Planned Change events have been common for decades due in part to external environments that were relatively stable or were changing more slowly. This common context helped to create the ‘separate project’ approaches to how to lead, design, organize, and execute changes and it also supported the creation of planned change, where we could collect data, plan change steps, and carry them out mostly as planned. During these times, senior leaders tended to sponsor or fund changes and delegate to someone to lead the change work.
A lot has changed in the past few decades, which requires new thinking and practices in leading and executing organization change. The speed of most changes, the number of simultaneous changes, the significance of technological changes that affect how work is done, the increased forms of diversities in the workforce, the economic major shifts and volatilities, and the global interdependencies that have emerged as new realities.
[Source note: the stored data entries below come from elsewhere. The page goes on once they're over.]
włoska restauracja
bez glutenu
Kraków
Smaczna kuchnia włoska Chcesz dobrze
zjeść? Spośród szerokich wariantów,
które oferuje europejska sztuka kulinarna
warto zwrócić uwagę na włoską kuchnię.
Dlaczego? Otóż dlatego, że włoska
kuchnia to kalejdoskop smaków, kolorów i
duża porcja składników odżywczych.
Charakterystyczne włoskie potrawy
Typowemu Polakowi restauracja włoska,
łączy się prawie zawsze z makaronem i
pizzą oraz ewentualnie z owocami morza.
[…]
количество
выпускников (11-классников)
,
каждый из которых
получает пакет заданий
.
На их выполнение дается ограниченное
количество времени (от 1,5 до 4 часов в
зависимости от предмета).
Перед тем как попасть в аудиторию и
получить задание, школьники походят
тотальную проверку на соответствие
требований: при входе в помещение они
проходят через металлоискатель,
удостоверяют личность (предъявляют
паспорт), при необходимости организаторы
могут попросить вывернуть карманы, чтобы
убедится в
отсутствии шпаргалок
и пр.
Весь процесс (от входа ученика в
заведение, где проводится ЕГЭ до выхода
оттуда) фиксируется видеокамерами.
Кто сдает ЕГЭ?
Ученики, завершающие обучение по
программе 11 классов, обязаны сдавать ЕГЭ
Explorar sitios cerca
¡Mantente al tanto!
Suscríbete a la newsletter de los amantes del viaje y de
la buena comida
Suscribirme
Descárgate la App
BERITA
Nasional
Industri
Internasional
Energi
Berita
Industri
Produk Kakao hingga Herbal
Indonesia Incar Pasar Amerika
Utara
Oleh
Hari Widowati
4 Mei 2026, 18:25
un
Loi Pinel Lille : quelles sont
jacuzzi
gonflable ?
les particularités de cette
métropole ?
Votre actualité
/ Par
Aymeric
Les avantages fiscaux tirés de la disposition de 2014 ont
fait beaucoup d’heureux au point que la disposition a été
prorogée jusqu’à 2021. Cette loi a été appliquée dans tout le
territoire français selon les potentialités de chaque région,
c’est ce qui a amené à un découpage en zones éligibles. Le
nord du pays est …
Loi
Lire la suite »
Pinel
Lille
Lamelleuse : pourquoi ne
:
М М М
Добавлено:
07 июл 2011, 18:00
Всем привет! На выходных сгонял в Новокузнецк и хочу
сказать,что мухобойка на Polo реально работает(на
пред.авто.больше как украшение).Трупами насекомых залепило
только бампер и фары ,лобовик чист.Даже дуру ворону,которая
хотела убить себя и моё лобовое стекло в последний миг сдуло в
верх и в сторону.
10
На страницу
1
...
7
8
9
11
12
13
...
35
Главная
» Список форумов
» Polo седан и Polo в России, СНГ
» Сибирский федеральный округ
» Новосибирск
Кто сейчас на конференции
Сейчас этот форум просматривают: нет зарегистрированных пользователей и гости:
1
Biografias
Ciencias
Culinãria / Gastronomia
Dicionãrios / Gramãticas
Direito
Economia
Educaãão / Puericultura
These multiple ways that our world is different are providing continuous changes and changes that have become part of necessary and regular work for many people. All environmental sectors are changing, our people are changing in many different ways, the competitive business world is changing with efficiencies and innovations, and our ways of leading and executing change needs to refresh and reinvent.
The significance of learning in change has also shifted greatly. When we understood our organizations, how all operated and functioned, our context was remaining mostly similar, and we believed we had right answers for most of the problems or situations we faced, we did not need to put a lot of effort into creating learning to give us new understandings, new ideas, and innovative answers. Then new forms of change rapidly became commonplace: digital transformations, rapid changes hitting harder and faster, volatile impacts of changes, multiple happening simultaneously and all coming with more unknowns than we have ever experienced.
Now we need to learn as part of our change processes. We can’t start off with a clear understanding of what is needed and how to execute it and we may not have many good ideas of how to lead these changes. It was similar when Organization Development was first starting and people like Kurt Lewin created action research as a way to collaborate with people in the system, with expertise and experiences, in collecting data, making sense and deciding on actions to experiment. Many challenges and problems didn’t have well-documented answers and needed a way to use the knowledge and skills of people closest to the work to innovate new ways to do something differently. And now we need to think the same way, with open minds, to learn what is new to us and new ways to take actions.